■ **WHAT YOU HAVE TO DO**
Please give back, word for word, every line from the one containing "What is the difference" through the one containing "Is all the majority of the pie?", including both.

■ **SOURCE RECORDS**
***
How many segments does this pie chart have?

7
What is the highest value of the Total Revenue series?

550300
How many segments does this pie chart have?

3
***
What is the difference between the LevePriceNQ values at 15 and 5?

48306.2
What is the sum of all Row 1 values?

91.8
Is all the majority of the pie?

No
***
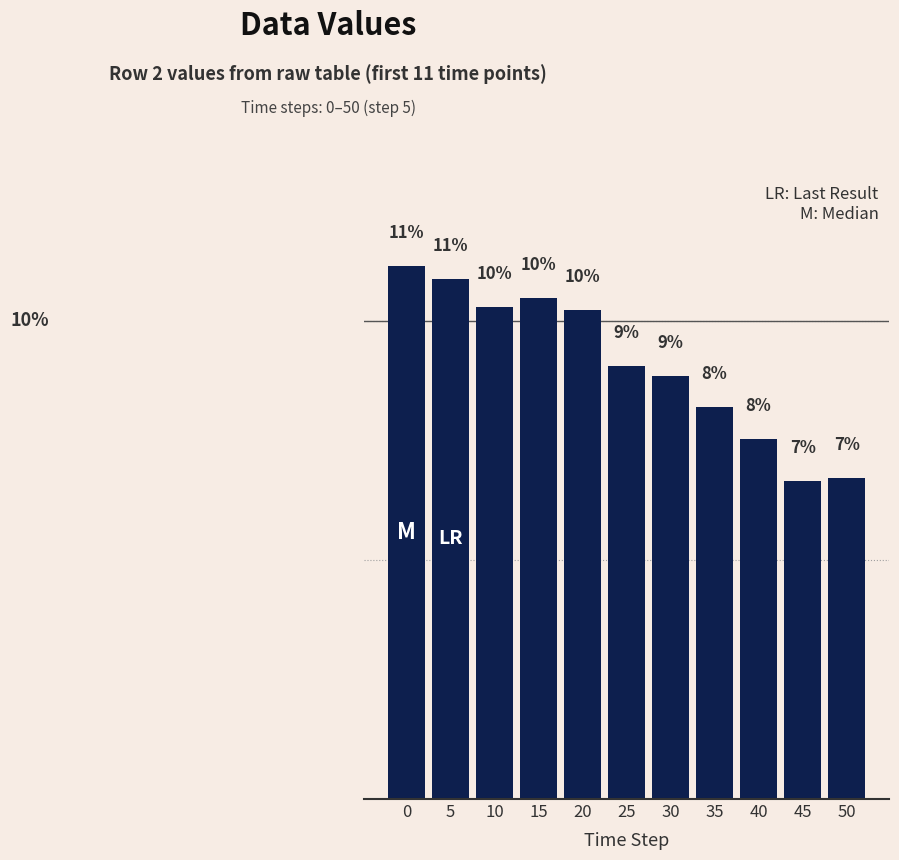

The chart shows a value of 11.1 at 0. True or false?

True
***
■ **ANSWER**
What is the difference between the LevePriceNQ values at 15 and 5?

48306.2
What is the sum of all Row 1 values?

91.8
Is all the majority of the pie?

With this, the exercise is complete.